:: Recorded data ::

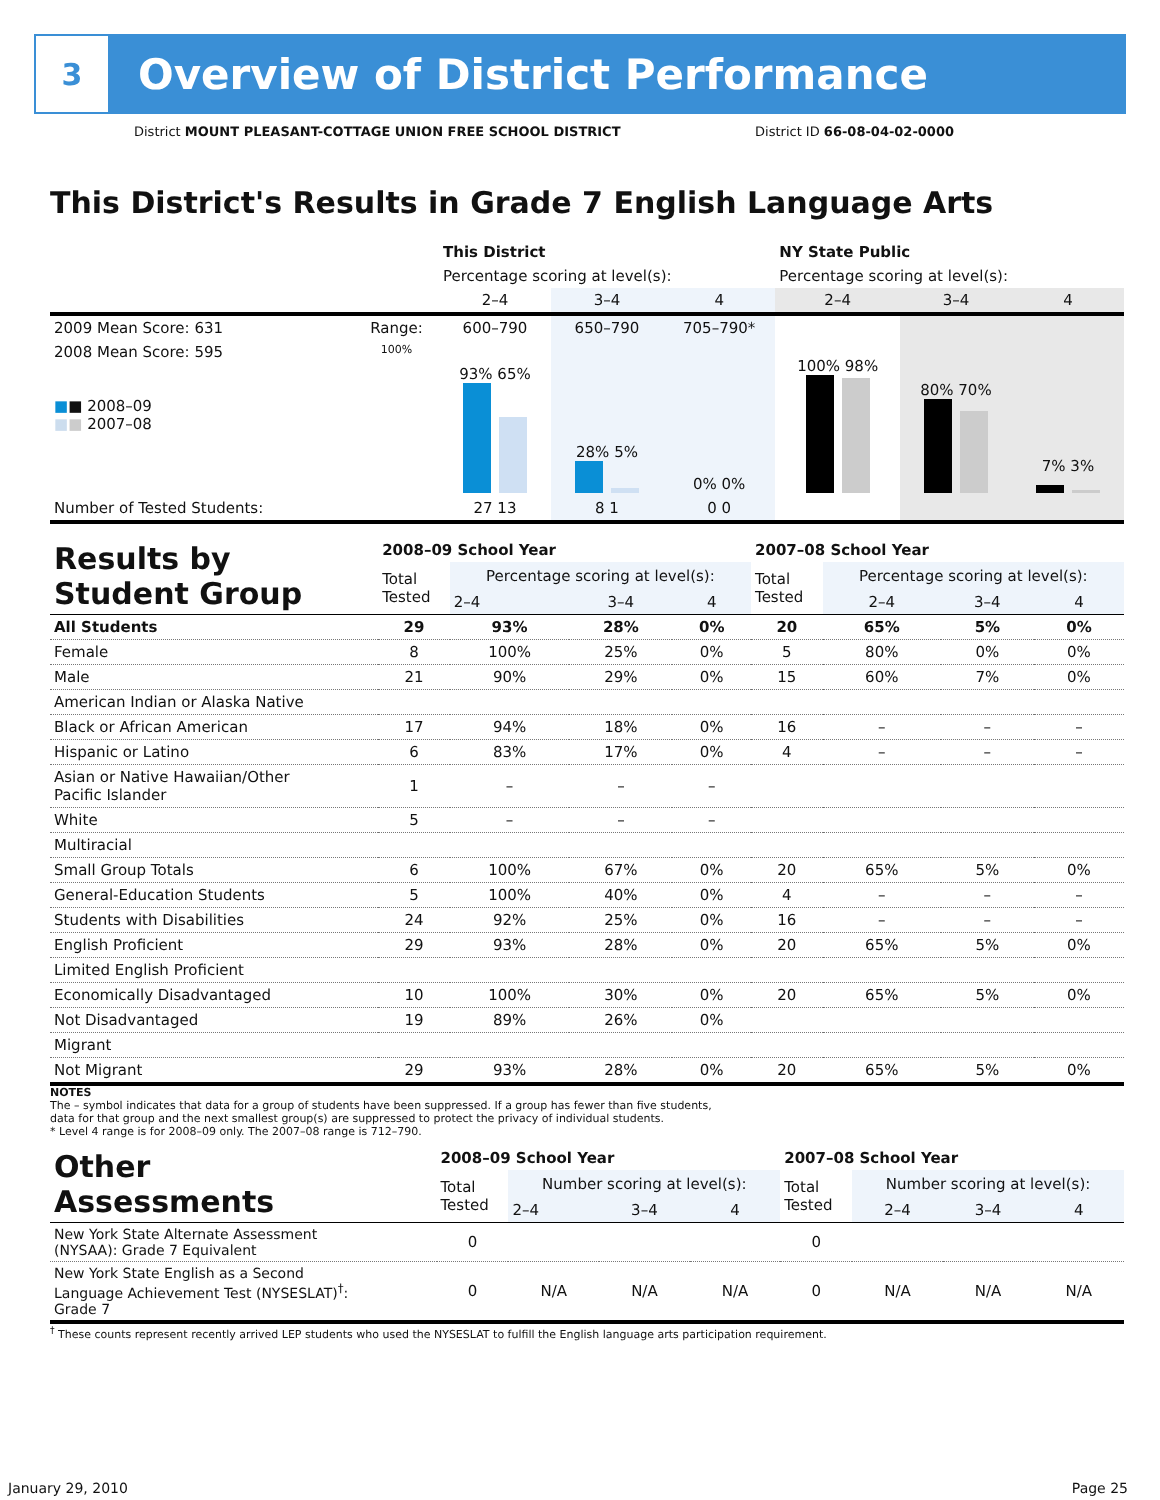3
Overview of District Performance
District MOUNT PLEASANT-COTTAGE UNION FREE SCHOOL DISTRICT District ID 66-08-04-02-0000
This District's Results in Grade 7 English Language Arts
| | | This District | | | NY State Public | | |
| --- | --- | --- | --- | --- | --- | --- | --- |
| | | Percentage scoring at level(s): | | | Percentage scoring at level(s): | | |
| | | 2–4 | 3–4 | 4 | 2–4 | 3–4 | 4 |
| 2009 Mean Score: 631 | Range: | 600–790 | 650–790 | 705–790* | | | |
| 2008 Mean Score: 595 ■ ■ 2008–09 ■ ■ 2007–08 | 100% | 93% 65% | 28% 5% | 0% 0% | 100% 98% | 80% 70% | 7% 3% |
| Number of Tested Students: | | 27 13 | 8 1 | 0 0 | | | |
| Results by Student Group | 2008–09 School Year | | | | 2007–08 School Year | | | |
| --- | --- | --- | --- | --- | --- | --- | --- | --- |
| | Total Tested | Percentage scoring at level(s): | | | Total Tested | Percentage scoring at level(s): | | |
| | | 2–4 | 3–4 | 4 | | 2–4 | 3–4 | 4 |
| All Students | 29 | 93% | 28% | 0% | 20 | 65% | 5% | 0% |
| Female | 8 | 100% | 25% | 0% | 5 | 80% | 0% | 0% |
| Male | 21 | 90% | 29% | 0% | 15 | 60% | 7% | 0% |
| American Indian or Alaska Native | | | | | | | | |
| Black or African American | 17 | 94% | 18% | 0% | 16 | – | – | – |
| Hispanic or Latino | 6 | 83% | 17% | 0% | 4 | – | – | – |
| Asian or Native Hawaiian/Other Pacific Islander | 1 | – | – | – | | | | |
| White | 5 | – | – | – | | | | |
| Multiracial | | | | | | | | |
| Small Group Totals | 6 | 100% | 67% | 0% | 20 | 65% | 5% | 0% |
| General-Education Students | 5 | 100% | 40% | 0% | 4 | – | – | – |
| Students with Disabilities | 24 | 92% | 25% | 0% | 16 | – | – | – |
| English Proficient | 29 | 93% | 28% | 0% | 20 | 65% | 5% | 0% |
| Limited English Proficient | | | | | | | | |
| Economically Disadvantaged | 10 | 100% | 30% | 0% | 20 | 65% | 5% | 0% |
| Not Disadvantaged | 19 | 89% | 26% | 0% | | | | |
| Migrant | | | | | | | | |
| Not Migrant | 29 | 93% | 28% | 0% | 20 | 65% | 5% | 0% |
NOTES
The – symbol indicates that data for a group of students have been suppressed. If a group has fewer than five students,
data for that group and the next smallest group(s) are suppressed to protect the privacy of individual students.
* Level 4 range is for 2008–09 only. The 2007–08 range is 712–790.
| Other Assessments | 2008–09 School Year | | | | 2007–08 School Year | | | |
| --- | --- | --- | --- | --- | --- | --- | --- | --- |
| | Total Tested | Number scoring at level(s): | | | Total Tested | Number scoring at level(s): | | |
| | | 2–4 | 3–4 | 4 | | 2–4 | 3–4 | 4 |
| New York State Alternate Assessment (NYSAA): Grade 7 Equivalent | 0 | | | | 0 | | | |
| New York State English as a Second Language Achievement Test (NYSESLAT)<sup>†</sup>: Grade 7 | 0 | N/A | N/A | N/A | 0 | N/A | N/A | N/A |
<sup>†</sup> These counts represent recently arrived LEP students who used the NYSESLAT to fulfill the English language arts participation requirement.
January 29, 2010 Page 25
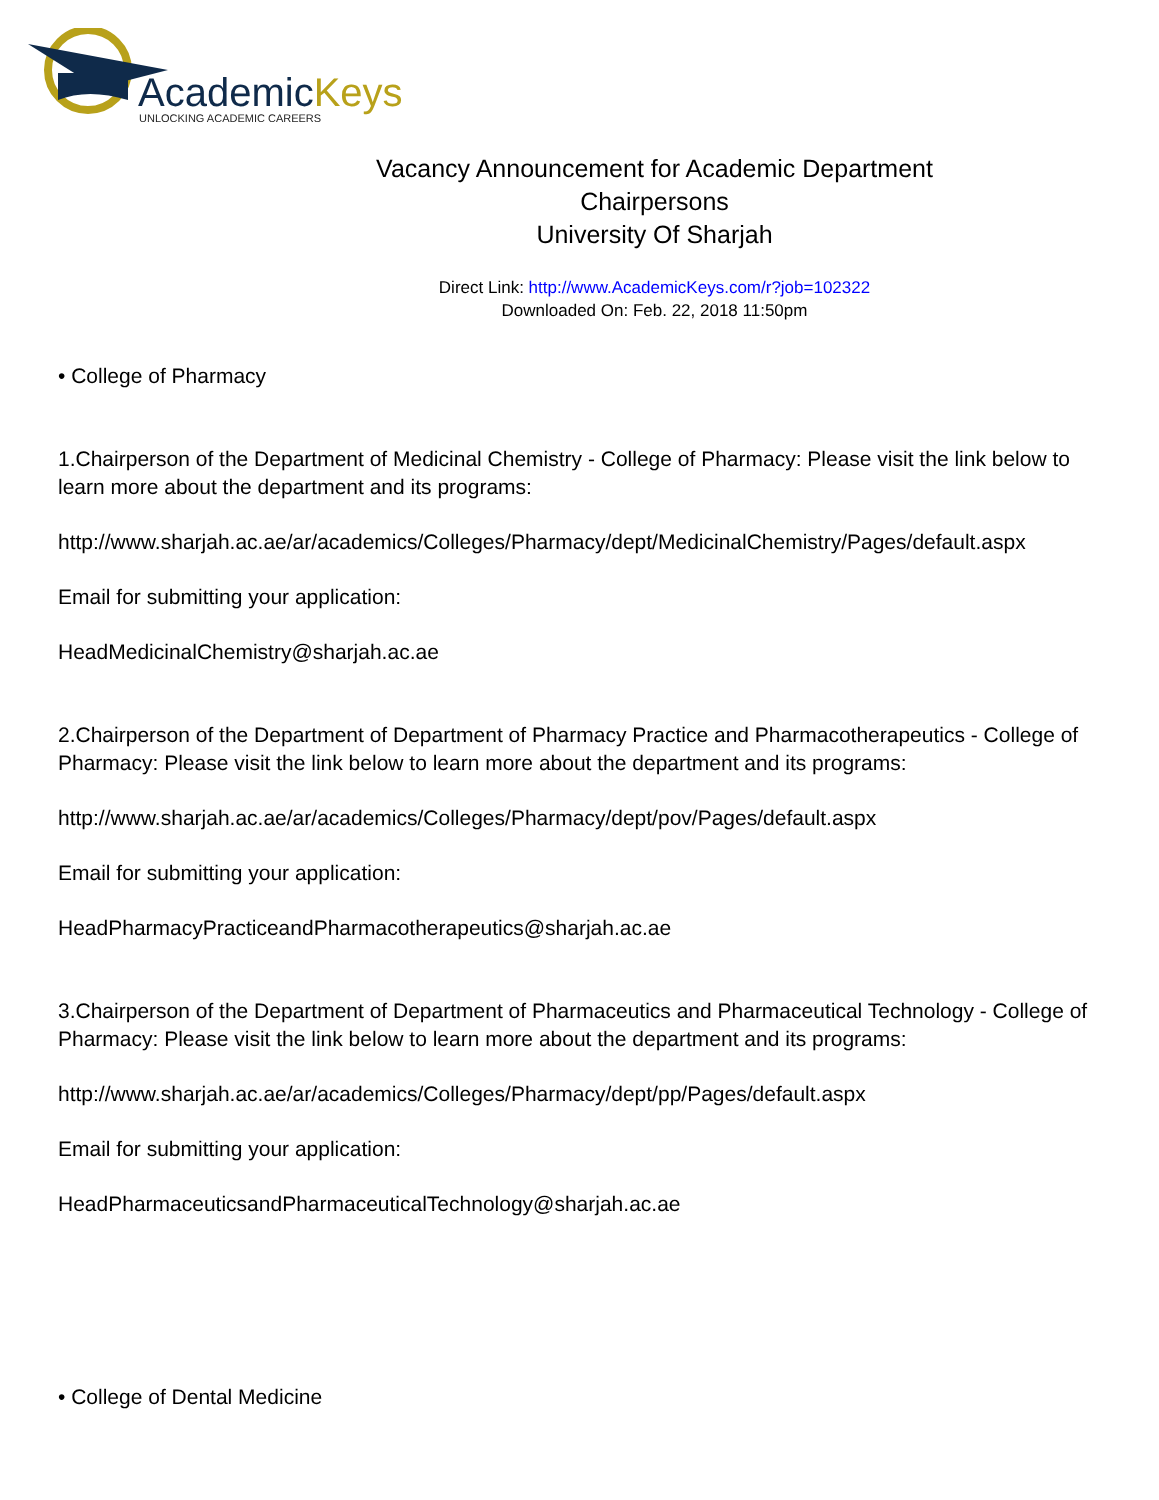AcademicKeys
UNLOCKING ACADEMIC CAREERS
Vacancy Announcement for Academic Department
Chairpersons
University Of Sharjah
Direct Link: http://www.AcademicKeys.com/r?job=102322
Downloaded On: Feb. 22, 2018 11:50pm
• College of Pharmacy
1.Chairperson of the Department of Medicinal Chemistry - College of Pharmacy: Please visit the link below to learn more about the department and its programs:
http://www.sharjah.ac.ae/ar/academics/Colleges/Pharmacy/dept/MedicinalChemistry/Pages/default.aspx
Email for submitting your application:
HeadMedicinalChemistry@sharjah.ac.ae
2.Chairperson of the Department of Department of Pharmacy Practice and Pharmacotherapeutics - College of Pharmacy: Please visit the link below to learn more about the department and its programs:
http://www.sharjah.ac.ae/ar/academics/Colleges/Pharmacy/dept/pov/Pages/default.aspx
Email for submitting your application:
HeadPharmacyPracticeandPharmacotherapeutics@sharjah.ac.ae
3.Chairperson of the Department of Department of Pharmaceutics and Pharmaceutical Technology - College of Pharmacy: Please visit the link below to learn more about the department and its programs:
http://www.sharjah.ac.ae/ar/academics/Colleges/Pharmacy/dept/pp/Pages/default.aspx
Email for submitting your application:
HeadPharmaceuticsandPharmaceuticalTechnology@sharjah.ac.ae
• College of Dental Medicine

:::

Work task:
Wherever a line contains the string "State", copy that line from the data.

Answer box:
| | | This District | | | NY State Public | | |
| New York State Alternate Assessment (NYSAA): Grade 7 Equivalent | 0 | | | | 0 | | | |
| New York State English as a Second Language Achievement Test (NYSESLAT)<sup>†</sup>: Grade 7 | 0 | N/A | N/A | N/A | 0 | N/A | N/A | N/A |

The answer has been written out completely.